ABOUT THIS EXERCISE
Please give back all the records exactly, but keep the pictures out.

===============

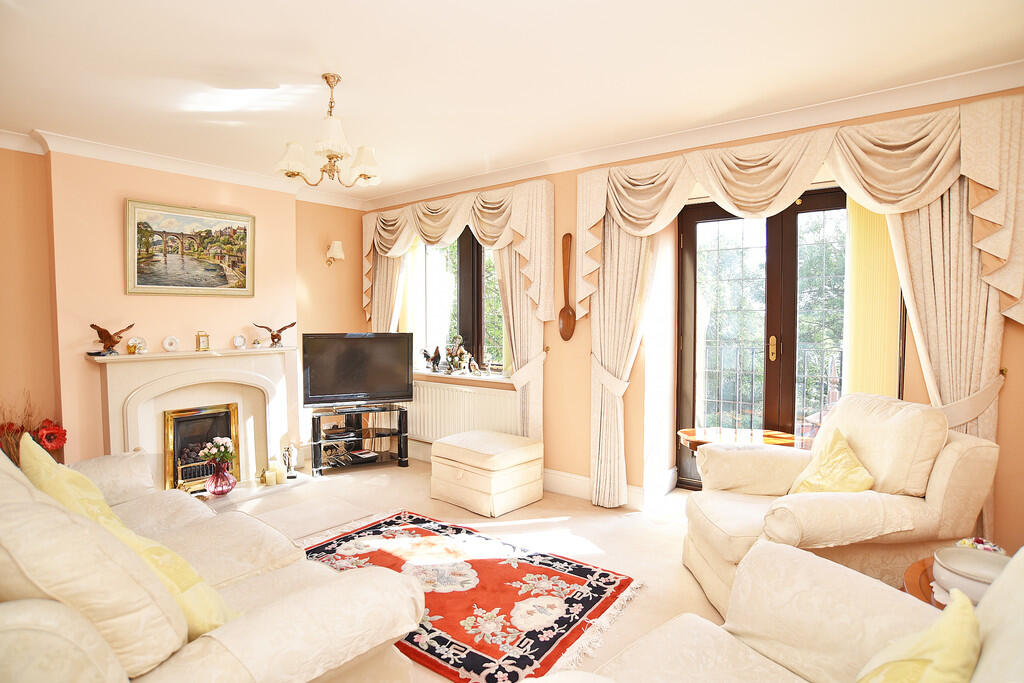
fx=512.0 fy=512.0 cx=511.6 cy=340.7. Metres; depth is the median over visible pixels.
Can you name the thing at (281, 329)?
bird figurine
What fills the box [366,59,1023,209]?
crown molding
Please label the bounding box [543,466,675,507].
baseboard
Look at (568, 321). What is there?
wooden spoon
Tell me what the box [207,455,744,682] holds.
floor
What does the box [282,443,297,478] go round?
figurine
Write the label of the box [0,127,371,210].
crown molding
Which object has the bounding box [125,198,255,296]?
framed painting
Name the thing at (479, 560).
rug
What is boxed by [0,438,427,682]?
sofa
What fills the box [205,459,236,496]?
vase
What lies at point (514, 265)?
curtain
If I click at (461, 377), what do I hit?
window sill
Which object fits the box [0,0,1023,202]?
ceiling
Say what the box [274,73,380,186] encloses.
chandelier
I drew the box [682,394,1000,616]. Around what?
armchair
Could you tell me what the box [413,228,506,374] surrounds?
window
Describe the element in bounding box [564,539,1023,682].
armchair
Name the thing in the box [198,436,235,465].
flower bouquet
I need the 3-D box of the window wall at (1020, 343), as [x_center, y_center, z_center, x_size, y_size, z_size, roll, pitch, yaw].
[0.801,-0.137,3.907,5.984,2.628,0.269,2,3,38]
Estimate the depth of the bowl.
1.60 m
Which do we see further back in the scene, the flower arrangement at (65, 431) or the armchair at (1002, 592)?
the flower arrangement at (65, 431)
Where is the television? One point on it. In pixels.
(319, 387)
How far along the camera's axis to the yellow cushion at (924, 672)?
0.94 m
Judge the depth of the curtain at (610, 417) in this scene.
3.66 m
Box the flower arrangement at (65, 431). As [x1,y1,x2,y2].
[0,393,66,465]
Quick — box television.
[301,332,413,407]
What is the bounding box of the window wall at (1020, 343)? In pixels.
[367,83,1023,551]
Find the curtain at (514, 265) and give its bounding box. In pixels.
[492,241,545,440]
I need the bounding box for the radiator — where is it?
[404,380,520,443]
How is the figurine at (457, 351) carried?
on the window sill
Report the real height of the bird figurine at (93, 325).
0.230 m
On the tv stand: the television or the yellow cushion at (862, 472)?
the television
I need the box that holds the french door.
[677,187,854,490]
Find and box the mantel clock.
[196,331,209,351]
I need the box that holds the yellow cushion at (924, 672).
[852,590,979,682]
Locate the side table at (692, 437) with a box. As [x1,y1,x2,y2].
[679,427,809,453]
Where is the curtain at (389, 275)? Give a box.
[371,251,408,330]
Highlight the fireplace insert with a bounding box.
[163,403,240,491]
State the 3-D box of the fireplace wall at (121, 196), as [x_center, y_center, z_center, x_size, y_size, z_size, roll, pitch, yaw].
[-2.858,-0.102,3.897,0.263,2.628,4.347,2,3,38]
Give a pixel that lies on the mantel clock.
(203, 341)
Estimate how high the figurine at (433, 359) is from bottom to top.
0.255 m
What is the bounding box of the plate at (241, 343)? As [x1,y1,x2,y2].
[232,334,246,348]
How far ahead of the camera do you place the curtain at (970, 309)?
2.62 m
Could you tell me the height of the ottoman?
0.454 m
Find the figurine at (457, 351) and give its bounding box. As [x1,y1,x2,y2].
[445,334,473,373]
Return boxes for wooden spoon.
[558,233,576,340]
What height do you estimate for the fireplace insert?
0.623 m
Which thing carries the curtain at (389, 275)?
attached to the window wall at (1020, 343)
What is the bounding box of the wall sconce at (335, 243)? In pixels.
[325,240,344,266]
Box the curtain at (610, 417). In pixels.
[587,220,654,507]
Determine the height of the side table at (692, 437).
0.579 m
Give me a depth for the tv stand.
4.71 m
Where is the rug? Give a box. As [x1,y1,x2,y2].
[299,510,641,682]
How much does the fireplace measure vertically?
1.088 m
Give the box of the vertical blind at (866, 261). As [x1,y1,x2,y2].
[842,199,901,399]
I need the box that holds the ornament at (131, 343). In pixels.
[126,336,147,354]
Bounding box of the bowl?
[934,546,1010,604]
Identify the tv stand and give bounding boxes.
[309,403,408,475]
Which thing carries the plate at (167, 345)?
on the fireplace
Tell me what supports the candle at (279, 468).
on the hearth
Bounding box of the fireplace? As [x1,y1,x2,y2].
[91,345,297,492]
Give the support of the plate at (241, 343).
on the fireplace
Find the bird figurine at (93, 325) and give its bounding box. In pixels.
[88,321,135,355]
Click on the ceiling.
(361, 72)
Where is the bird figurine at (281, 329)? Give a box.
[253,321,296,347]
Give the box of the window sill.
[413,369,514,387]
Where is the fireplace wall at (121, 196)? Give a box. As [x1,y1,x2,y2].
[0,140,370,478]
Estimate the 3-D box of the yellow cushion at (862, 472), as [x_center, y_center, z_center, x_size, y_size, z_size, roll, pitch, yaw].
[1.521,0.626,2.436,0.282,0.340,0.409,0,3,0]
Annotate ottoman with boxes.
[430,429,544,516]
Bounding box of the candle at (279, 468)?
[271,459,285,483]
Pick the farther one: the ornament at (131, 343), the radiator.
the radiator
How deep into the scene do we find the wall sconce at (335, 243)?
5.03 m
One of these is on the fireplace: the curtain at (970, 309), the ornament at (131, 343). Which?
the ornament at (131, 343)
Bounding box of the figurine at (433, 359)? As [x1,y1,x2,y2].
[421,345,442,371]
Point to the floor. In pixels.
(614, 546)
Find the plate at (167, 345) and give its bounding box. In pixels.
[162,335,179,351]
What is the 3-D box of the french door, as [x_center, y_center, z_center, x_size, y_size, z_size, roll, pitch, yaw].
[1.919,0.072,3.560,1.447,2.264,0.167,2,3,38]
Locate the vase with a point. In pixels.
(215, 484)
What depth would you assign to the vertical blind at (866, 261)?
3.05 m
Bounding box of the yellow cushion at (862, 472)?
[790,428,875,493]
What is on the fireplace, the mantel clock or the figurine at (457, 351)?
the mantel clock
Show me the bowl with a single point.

===============

FINISHED EXERCISE
fx=512.0 fy=512.0 cx=511.6 cy=340.7. Metres; depth is the median over visible pixels.
Can you name the thing at (281, 329)?
bird figurine
What fills the box [366,59,1023,209]?
crown molding
Please label the bounding box [543,466,675,507].
baseboard
Look at (568, 321). What is there?
wooden spoon
Tell me what the box [207,455,744,682] holds.
floor
What does the box [282,443,297,478] go round?
figurine
Write the label of the box [0,127,371,210].
crown molding
Which object has the bounding box [125,198,255,296]?
framed painting
Name the thing at (479, 560).
rug
What is boxed by [0,438,427,682]?
sofa
What fills the box [205,459,236,496]?
vase
What lies at point (514, 265)?
curtain
If I click at (461, 377), what do I hit?
window sill
Which object fits the box [0,0,1023,202]?
ceiling
Say what the box [274,73,380,186] encloses.
chandelier
I drew the box [682,394,1000,616]. Around what?
armchair
Could you tell me what the box [413,228,506,374] surrounds?
window
Describe the element in bounding box [564,539,1023,682].
armchair
Name the thing in the box [198,436,235,465].
flower bouquet
I need the 3-D box of the window wall at (1020, 343), as [x_center, y_center, z_center, x_size, y_size, z_size, roll, pitch, yaw].
[0.801,-0.137,3.907,5.984,2.628,0.269,2,3,38]
Estimate the depth of the bowl.
1.60 m
Which do we see further back in the scene, the flower arrangement at (65, 431) or the armchair at (1002, 592)?
the flower arrangement at (65, 431)
Where is the television? One point on it. In pixels.
(319, 387)
How far along the camera's axis to the yellow cushion at (924, 672)?
0.94 m
Judge the depth of the curtain at (610, 417) in this scene.
3.66 m
Box the flower arrangement at (65, 431). As [x1,y1,x2,y2].
[0,393,66,465]
Quick — box television.
[301,332,413,407]
What is the bounding box of the window wall at (1020, 343)? In pixels.
[367,83,1023,551]
Find the curtain at (514, 265) and give its bounding box. In pixels.
[492,241,545,440]
I need the bounding box for the radiator — where is it?
[404,380,520,443]
How is the figurine at (457, 351) carried?
on the window sill
Report the real height of the bird figurine at (93, 325).
0.230 m
On the tv stand: the television or the yellow cushion at (862, 472)?
the television
I need the box that holds the french door.
[677,187,854,490]
Find and box the mantel clock.
[196,331,209,351]
I need the box that holds the yellow cushion at (924, 672).
[852,590,979,682]
Locate the side table at (692, 437) with a box. As [x1,y1,x2,y2].
[679,427,809,453]
Where is the curtain at (389, 275)? Give a box.
[371,251,408,330]
Highlight the fireplace insert with a bounding box.
[163,403,240,491]
State the 3-D box of the fireplace wall at (121, 196), as [x_center, y_center, z_center, x_size, y_size, z_size, roll, pitch, yaw].
[-2.858,-0.102,3.897,0.263,2.628,4.347,2,3,38]
Give a pixel that lies on the mantel clock.
(203, 341)
Estimate how high the figurine at (433, 359) is from bottom to top.
0.255 m
What is the bounding box of the plate at (241, 343)? As [x1,y1,x2,y2].
[232,334,246,348]
How far ahead of the camera do you place the curtain at (970, 309)?
2.62 m
Could you tell me the height of the ottoman?
0.454 m
Find the figurine at (457, 351) and give its bounding box. As [x1,y1,x2,y2].
[445,334,473,373]
Return boxes for wooden spoon.
[558,233,576,340]
What height do you estimate for the fireplace insert?
0.623 m
Which thing carries the curtain at (389, 275)?
attached to the window wall at (1020, 343)
What is the bounding box of the wall sconce at (335, 243)? In pixels.
[325,240,344,266]
Box the curtain at (610, 417). In pixels.
[587,220,654,507]
Determine the height of the side table at (692, 437).
0.579 m
Give me a depth for the tv stand.
4.71 m
Where is the rug? Give a box. As [x1,y1,x2,y2].
[299,510,641,682]
How much does the fireplace measure vertically?
1.088 m
Give the box of the vertical blind at (866, 261). As [x1,y1,x2,y2].
[842,199,901,399]
I need the box that holds the ornament at (131, 343). In pixels.
[126,336,147,354]
Bounding box of the bowl?
[934,546,1010,604]
Identify the tv stand and give bounding boxes.
[309,403,408,475]
Which thing carries the plate at (167, 345)?
on the fireplace
Tell me what supports the candle at (279, 468).
on the hearth
Bounding box of the fireplace? As [x1,y1,x2,y2].
[91,345,297,492]
Give the support of the plate at (241, 343).
on the fireplace
Find the bird figurine at (93, 325) and give its bounding box. In pixels.
[88,321,135,355]
Click on the ceiling.
(361, 72)
Where is the bird figurine at (281, 329)? Give a box.
[253,321,296,347]
Give the box of the window sill.
[413,369,514,387]
Where is the fireplace wall at (121, 196)? Give a box. As [x1,y1,x2,y2].
[0,140,370,478]
Estimate the 3-D box of the yellow cushion at (862, 472), as [x_center, y_center, z_center, x_size, y_size, z_size, roll, pitch, yaw].
[1.521,0.626,2.436,0.282,0.340,0.409,0,3,0]
Annotate ottoman with boxes.
[430,429,544,516]
Bounding box of the candle at (279, 468)?
[271,459,285,483]
Pick the farther one: the ornament at (131, 343), the radiator.
the radiator
How deep into the scene do we find the wall sconce at (335, 243)?
5.03 m
One of these is on the fireplace: the curtain at (970, 309), the ornament at (131, 343). Which?
the ornament at (131, 343)
Bounding box of the figurine at (433, 359)? As [x1,y1,x2,y2].
[421,345,442,371]
Point to the floor. In pixels.
(614, 546)
Find the plate at (167, 345) and give its bounding box. In pixels.
[162,335,179,351]
What is the 3-D box of the french door, as [x_center, y_center, z_center, x_size, y_size, z_size, roll, pitch, yaw].
[1.919,0.072,3.560,1.447,2.264,0.167,2,3,38]
Locate the vase with a point. In pixels.
(215, 484)
What depth would you assign to the vertical blind at (866, 261)?
3.05 m
Bounding box of the yellow cushion at (862, 472)?
[790,428,875,493]
What is on the fireplace, the mantel clock or the figurine at (457, 351)?
the mantel clock
Show me the bowl with a single point.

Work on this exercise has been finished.